The old hash functions you mention (MD5, SHA-1) are based on the Merkle-Damgård construction. SHA-3 uses a sponge construction instead. There are certainly more variations possible, but these are the popular ones.
There are multiple constructions possible but for most hash functions the input is indeed split in blocks. These blocks are directly put in some kind of compression / sponge function which is used to update the state of the hash function. A hash function also has an initial state provided for when zero blocks have been processed.

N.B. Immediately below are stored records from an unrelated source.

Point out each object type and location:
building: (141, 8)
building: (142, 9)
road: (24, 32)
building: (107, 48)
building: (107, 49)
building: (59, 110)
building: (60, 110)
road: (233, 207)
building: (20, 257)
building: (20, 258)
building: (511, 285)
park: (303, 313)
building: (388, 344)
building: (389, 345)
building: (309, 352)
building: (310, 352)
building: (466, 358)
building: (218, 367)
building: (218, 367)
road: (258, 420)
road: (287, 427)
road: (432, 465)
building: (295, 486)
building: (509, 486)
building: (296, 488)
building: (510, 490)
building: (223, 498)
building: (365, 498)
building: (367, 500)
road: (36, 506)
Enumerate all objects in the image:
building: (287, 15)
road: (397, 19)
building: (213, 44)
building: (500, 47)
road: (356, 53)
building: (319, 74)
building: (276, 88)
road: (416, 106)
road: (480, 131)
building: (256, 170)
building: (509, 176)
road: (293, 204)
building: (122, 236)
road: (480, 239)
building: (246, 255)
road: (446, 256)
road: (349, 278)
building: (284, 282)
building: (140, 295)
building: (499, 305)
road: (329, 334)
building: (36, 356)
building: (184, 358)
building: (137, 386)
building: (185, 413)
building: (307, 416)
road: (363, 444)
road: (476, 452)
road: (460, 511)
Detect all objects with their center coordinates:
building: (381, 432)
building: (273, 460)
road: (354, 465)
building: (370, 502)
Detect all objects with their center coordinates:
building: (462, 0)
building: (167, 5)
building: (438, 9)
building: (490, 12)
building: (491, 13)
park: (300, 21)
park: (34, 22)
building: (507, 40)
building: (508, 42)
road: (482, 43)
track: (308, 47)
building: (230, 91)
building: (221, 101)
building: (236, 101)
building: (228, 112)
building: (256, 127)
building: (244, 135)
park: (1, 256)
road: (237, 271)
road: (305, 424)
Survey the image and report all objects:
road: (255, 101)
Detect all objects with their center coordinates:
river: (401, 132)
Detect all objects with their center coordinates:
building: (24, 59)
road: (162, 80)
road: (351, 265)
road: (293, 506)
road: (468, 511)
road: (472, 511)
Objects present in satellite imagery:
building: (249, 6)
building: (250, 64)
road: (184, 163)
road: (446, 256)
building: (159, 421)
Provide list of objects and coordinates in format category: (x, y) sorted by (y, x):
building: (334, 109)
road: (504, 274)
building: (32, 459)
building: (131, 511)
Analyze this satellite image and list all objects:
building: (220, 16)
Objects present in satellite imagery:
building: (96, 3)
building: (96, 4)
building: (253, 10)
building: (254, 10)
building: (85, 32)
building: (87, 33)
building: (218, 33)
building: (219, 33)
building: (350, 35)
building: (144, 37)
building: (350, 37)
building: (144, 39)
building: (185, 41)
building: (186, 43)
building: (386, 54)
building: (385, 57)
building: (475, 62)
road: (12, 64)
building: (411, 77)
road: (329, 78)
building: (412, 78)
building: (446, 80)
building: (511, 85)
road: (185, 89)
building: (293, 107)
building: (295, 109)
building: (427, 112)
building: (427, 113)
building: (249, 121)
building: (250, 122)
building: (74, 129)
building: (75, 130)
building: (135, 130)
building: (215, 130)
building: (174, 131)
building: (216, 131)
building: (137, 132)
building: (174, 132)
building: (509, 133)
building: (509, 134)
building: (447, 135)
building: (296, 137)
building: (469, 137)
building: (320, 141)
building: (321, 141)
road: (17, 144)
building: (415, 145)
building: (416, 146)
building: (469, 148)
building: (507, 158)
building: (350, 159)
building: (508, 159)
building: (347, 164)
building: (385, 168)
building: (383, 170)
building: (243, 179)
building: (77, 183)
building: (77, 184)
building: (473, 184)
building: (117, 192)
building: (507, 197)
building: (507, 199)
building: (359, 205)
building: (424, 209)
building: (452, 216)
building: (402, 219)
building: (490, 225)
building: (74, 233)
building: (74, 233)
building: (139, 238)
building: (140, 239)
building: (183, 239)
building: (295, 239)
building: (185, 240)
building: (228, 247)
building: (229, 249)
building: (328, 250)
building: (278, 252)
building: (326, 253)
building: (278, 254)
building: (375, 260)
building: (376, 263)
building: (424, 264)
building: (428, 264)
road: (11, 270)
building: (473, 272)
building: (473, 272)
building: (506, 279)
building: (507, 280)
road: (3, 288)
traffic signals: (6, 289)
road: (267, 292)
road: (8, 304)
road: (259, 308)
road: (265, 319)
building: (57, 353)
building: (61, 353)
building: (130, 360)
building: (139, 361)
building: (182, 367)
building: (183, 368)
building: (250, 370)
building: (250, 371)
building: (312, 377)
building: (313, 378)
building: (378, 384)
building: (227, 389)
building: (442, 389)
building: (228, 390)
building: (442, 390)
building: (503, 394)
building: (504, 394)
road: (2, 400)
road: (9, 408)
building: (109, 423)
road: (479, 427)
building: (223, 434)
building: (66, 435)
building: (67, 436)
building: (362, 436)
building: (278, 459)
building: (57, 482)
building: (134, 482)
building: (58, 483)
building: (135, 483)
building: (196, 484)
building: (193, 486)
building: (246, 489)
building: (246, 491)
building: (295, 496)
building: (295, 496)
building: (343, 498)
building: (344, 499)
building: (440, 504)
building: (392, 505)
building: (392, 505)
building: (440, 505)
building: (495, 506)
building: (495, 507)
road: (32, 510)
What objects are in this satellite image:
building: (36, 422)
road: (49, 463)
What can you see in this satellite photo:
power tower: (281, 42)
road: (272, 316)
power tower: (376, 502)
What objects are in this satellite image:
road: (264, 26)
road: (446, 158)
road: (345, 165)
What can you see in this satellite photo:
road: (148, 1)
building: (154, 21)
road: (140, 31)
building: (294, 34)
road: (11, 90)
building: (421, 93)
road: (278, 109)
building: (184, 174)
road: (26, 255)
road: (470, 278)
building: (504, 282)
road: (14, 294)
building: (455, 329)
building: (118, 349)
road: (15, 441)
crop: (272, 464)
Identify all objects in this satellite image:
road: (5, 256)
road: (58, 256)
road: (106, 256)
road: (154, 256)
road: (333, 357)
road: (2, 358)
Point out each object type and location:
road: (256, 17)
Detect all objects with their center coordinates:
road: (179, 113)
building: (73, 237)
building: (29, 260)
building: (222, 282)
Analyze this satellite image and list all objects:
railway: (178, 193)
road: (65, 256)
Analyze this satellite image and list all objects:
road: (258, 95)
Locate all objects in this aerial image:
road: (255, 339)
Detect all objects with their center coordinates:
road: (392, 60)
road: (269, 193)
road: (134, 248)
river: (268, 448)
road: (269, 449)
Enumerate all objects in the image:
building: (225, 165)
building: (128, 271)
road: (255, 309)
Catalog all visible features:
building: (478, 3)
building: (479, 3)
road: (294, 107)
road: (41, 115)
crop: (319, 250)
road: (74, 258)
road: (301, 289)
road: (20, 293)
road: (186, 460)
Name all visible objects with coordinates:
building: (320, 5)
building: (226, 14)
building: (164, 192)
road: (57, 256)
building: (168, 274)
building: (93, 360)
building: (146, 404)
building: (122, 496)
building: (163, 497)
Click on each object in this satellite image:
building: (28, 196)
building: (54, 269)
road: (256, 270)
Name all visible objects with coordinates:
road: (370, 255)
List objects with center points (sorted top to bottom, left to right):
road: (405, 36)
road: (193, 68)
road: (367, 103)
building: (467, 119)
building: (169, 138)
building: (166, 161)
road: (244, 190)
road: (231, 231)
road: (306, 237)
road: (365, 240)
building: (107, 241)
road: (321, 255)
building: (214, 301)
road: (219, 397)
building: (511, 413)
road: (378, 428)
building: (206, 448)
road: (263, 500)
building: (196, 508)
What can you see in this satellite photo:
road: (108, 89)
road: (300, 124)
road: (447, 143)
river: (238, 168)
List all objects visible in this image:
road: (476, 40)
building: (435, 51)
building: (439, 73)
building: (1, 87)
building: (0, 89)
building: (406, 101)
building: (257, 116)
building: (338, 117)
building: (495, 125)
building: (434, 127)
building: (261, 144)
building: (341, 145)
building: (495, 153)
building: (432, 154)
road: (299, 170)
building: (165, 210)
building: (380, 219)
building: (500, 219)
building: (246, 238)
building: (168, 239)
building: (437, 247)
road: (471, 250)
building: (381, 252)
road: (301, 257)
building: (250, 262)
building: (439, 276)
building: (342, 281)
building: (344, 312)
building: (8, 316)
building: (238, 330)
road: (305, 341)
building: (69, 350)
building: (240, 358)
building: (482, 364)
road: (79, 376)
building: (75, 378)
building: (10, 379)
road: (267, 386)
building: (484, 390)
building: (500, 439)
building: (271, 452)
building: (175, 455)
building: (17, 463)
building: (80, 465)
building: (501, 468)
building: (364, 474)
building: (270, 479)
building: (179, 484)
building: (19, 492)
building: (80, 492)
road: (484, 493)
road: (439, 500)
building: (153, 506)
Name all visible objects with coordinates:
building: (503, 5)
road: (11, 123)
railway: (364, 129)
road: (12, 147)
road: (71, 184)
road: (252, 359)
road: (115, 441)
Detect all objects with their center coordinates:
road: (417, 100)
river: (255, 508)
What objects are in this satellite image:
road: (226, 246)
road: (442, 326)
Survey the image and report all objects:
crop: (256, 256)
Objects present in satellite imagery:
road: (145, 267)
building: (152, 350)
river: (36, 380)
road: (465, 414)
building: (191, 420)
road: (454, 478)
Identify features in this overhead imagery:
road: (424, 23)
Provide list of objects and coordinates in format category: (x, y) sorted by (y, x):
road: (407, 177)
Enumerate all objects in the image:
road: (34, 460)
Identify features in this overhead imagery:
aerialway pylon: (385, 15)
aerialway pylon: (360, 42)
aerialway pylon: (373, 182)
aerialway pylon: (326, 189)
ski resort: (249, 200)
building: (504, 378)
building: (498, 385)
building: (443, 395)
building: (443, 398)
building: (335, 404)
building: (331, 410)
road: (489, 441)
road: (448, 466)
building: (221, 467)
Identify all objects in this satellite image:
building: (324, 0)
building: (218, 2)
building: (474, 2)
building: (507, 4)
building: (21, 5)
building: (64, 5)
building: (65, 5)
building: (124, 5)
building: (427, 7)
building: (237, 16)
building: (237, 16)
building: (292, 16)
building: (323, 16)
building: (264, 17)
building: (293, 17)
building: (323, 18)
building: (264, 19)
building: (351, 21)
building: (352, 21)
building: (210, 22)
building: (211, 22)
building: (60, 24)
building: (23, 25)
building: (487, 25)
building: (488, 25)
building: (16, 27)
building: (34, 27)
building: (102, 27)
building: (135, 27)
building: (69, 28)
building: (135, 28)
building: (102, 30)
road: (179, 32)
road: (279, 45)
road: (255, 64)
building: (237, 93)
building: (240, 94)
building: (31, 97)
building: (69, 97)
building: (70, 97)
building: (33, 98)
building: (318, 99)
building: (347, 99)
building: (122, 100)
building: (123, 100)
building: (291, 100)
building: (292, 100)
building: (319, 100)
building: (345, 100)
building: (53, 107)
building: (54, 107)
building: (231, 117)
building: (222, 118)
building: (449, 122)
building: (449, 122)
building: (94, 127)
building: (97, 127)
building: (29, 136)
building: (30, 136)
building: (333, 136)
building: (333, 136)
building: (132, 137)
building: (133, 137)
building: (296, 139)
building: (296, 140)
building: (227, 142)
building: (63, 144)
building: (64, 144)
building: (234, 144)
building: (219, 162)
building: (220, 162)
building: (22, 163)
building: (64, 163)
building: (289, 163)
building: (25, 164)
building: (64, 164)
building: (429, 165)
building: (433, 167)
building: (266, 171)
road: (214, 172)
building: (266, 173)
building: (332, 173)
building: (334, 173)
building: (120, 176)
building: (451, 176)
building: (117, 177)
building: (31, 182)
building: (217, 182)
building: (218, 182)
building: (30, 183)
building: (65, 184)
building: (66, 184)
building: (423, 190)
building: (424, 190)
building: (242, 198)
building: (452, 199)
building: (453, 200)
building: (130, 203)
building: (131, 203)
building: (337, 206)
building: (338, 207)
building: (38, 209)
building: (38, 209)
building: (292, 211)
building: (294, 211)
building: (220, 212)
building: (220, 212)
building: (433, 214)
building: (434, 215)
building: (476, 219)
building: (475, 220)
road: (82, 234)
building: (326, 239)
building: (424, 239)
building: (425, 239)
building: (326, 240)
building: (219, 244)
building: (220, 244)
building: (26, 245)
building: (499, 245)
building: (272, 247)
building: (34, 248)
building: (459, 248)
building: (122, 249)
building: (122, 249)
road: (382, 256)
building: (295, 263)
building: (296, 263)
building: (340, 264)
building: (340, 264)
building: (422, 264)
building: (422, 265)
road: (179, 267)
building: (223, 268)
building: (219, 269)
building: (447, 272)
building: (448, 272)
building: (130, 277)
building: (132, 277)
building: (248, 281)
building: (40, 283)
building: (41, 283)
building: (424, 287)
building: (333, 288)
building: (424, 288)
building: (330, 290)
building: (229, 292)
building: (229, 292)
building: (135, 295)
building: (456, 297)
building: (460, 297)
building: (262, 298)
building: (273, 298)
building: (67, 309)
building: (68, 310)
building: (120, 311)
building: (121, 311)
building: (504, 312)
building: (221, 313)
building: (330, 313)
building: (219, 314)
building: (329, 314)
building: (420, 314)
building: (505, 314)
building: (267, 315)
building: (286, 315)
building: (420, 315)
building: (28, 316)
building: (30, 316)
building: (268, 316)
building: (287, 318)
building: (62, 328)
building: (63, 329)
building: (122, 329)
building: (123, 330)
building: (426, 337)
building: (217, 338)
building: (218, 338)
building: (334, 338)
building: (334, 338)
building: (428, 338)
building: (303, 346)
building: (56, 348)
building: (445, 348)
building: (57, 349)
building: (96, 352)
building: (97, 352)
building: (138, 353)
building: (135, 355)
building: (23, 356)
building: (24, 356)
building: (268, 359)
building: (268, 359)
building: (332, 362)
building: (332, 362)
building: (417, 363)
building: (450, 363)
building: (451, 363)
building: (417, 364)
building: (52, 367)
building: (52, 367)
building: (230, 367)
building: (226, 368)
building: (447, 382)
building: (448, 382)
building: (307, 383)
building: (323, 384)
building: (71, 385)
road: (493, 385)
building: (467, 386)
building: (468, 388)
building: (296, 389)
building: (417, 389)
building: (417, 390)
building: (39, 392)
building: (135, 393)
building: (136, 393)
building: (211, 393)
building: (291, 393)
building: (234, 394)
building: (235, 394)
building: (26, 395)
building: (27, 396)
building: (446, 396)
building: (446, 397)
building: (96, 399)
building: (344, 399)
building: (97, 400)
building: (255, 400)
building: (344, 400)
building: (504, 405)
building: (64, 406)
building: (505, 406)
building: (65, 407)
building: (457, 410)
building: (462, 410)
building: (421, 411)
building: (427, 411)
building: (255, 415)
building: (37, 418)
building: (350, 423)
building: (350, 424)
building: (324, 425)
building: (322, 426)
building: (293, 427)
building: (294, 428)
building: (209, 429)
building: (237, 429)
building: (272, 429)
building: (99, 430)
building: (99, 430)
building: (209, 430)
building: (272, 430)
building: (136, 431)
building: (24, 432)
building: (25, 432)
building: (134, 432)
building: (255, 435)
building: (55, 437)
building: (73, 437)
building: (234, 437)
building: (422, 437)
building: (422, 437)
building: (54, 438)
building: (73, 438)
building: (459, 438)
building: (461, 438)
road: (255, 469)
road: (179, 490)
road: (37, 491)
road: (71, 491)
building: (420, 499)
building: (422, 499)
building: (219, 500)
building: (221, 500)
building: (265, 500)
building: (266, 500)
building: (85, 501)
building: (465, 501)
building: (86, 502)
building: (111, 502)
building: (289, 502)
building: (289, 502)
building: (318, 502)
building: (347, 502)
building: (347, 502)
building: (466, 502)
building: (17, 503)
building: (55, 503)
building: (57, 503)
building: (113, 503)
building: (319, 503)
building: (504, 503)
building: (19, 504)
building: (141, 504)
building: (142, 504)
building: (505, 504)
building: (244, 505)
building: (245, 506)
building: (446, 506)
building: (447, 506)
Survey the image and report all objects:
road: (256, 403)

Generally the last block is padded and a length of the input is included to create the final state. In the case of MD5 and SHA-1 the state is directly output as the hash value, but in more modern hash constructions there may be more processing before the final output is produced. This happens for instance for SHA-3.
A hash function is required to always produce a different output for any different input. As they may process a virtually unlimited amount of input while producing a small amount of output there must of course be many messages that produce the same output; this is called the pigeon hole principle.
It is however computationally infeasible to find those input.at least when the hash function is not broken. MD5 is such a broken hash function for which this property is clearly not true anymore.
So lets visit your questions with this knowledge:
- $H(b_1 || b_2) = H(H(b_1) || H(b_2))$ - clearly different inputs
- $H(b_1 || b_2) = H(b_1 || H(b_2))$ - clearly different inputs
- $H(b_1 || b_2) = H(H(b_1 || H(b_2)))$ - clearly different inputs
- Associativity (I assume it's not the case) - clearly different inputs
- Commutativity (clearly not the case) - clearly different inputs
So, no, hash functions do not possess any of these mathematical properties, which is not surprising if you consider that it should be infeasible to reverse a hash value.
It's much more interesting to have a look at how the internal compression function or sponge function behaves.